In other developments in the Asia-Pacific region:
— WHO FINDS PANDEMIC WORSENING: The head of the World Health Organization warned that the coronavirus pandemic is worsening. Tedros Adhanom Ghebreyesus noted Monday that about 75% of cases reported to the U.N. health agency on Sunday came from 10 countries in the Americas and South Asia. Daily case reports have topped 100,000 on nine of the past 10 days. Tedros noted that several countries were seeing positive signs but added: “In these countries, the biggest threat now is complacency.”
— SPECTATORS FOR AUSSIE FOOTBALL: South Australia state will allow 2,000 fans to attend an Australian rules football match on Saturday but won’t allow a Black Lives Matter rally on the same day. South Australia is the first state or territory to allow a crowd to return to professional sport. State Police Commissioner Grant Stevens said spectators will be allowed at a match between local teams Port Adelaide and the Adelaide Crows. But they wouldn’t grant what would have been a second exemption from social distancing rules for a protest against the death of George Floyd. Stevens said the rally of 5,000 demonstrators last week had been allowed due to unique circumstances but wouldn’t be granted again. “To continually allow people to disregard the restrictions we have in place would make a mockery of the good efforts of everybody else who are doing their best to abide by those restrictions,” Stevens added.
— SOUTH KOREA CASES GROW: South Korea has reported 38 new cases of COVID-19 and one more death, bringing national totals to 11,852 infections and 274 virus-related fatalities. Figures from South Korea’s Centers for Disease Control and Prevention on Tuesday showed 35 of the new cases came from the Seoul metropolitan area, where officials have struggled to trace transmissions linked to entertainment venues, church gatherings and low-income workers who couldn’t afford to stay home. At least 1,300 infections have been linked to international arrivals, with around 90% of them being South Koreans who returned home as the virus spread.

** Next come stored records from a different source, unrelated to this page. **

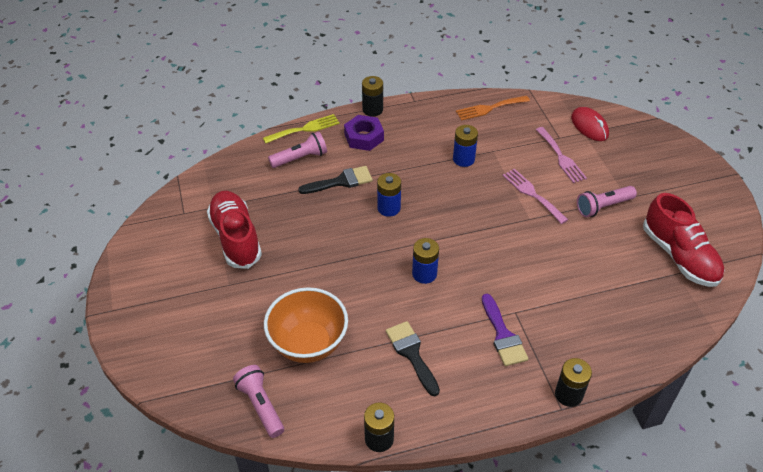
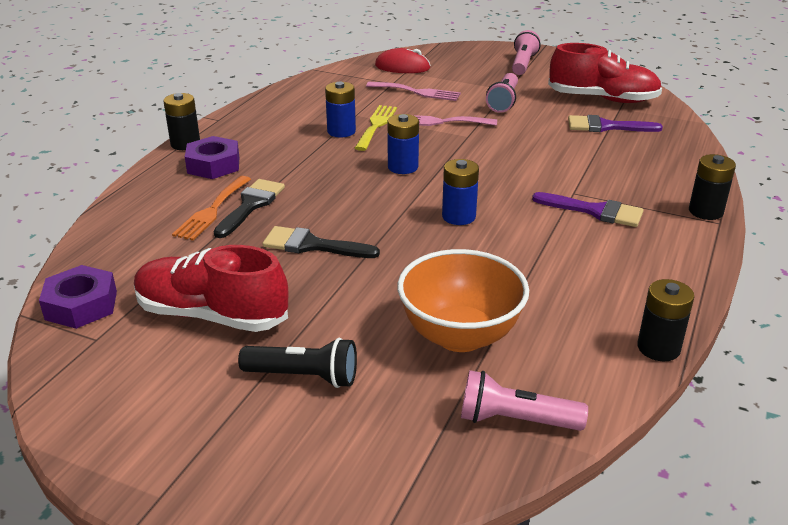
camera: 50 degrees left, 15 degrees down
(201, 188) = (81, 305): none -> purple nut
(222, 304) = (304, 376): none -> black flashlight
(300, 158) = (169, 214): pink flashlight -> pink flashlight (523, 64)
(305, 129) = (132, 192): yellow fork -> yellow fork (376, 125)
(389, 208) = (337, 196): blue battery -> blue battery (403, 167)
(412, 354) = (559, 272): black brush -> black brush (312, 245)
(489, 108) = (300, 93): orange fork -> orange fork (212, 210)
(634, 281) = (606, 126): none -> purple brush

— UNGA WON’T MEET IN NEW YORK: The president of the U.N. General Assembly says world leaders will not be coming to New York for their annual gathering in late September for the first time in the 75-year history of the United Nations because of the COVID-19 pandemic. But Tijjani Muhammad-Bande hopes to announce an alternative for leaders to deliver their usual speeches during the assembly’s so-called General Debate.